“The struggles we were most drawn to were the struggles with the internal families,” said Mr. James, an executive producer of the series, whose previous credits include TLC’s “I Am Jazz,” about the transgender teenager Jazz Jennings. “We had a stance, and we were clear with folks that we were hoping for them to see the light and to come out of this world. It’s an incredibly destructive environment for anybody to be in, let alone children.”
The series follows Mr.
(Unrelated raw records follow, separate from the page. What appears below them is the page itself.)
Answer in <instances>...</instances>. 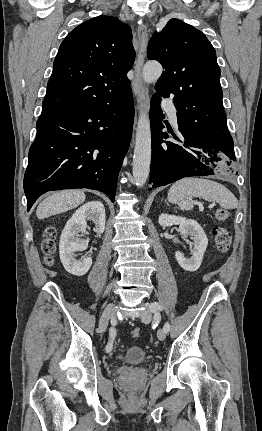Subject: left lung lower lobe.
<instances>
[{
    "instance_id": "0a47b994",
    "label": "left lung lower lobe",
    "mask_w": 262,
    "mask_h": 431,
    "mask_svg": "<svg viewBox=\"0 0 262 431\" xmlns=\"http://www.w3.org/2000/svg\"><path fill=\"white\" fill-rule=\"evenodd\" d=\"M162 114L160 97L154 94L150 107L152 158L149 183L153 184L152 188L185 177L231 173L235 154L230 134L221 139L206 140L179 130V137L170 132L174 141H164L168 134L162 132Z\"/></svg>"
}]
</instances>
Howard, the Imperial Wizard of the North Mississippi White Knights; Chris Buckley, a Grand Knighthawk with the North Georgia White Knights; and Richard Nichols, the Grand Dragon in the Tennessee Knights of the Invisible Empire.
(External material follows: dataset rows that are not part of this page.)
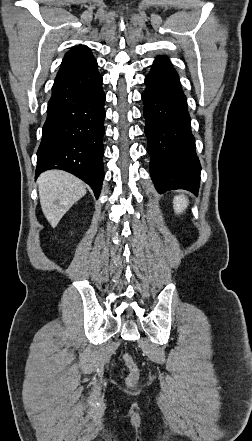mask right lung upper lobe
I'll return each instance as SVG.
<instances>
[{
  "label": "right lung upper lobe",
  "instance_id": "right-lung-upper-lobe-1",
  "mask_svg": "<svg viewBox=\"0 0 252 441\" xmlns=\"http://www.w3.org/2000/svg\"><path fill=\"white\" fill-rule=\"evenodd\" d=\"M94 61L96 60L87 46H74L66 53L57 77Z\"/></svg>",
  "mask_w": 252,
  "mask_h": 441
}]
</instances>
According to the Southern Poverty Law Center, the number of independent Klan chapters in the United States (there is no national organization) grew from 72 to 190 between 2014 and 2015. The Anti-Defamation League estimates membership at 3,000, while the law center places the figure at between 5,000 and 8,000. And the indoctrination of young people, members say, is crucial to the Klan’s survival.
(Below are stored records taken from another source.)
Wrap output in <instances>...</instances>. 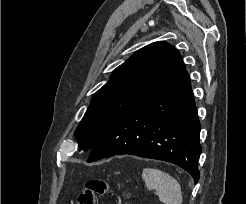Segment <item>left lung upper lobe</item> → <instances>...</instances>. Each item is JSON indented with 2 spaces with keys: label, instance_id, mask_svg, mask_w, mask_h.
<instances>
[{
  "label": "left lung upper lobe",
  "instance_id": "5c2ea615",
  "mask_svg": "<svg viewBox=\"0 0 246 204\" xmlns=\"http://www.w3.org/2000/svg\"><path fill=\"white\" fill-rule=\"evenodd\" d=\"M185 70L178 51L154 42L117 67L93 96L75 131L79 150H91L124 115Z\"/></svg>",
  "mask_w": 246,
  "mask_h": 204
}]
</instances>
“We all here for the same reason: we’re here for the preservation of our race and the preservation of our people,” Mr. Howard says on the show, voicing his dream of becoming the next David Duke. “If we don’t fight this battle, our children ain’t gonna have a future.”
As they sought to capture this relatively unseen world, the filmmakers also incorporated the anti-hate activists Daryle Lamont Jenkins, Arno Michaelis and Bryon Widner as they tried to persuade members to leave the Klan — or at least to leave their children out of it.
That meant introducing Mr. Buckley’s wife, Melissa, to Mr. Michaelis, a former white supremacist now with Serve 2 Unite, which works with young people to prevent violent extremism. Mr. Buckley’s Klan involvement had led his wife into a dangerous confrontation with three African-American women at a Walmart, and she wanted to squelch her now-5-year-old son’s mimicry of his father’s racial slurs and “white power” salutes before he started school.
“I hate to say that I was even at the point of leaving him, because he’s my best friend, he’s my kids’ father, he’s everything to me,” she said in a phone interview. “But it got to the point where, if I’m not safe with him, why be with him?”
For Mr. Buckley, an Army veteran of Afghanistan and Iraq, the Klan offered a band of brothers not unlike the military and an outlet for the rage he felt toward those he blamed for his emotional and financial precariousness.
“People involved in hate groups do so because they’re suffering,” Mr. Michaelis said. “I really draw upon that truth to respond to their aggression with compassion, and doing so makes a very powerful first impression.”
At A&E, which won an Emmy for “Born This Way,” a docu-series about young adults with Down syndrome, the knotty content of “Generation KKK” prompted soul-searching among executives. But “Generation KKK” did feel of a piece with some of its newer programming priorities.
In November 2015, A&E broadcast “Shining a Light: A Concert for Progress on Race in America” five months after Dylann Roof, a white supremacist, shot and killed nine people in a church in Charleston, S.C.
“I certainly think that A&E should be on the side of shining a light on things that aren’t really looked at,” Mr. Sharenow said. “I wouldn’t go so far as to say we’re an advocacy brand. But I do think there’s a message of hope in all these shows and a promise of redemption.”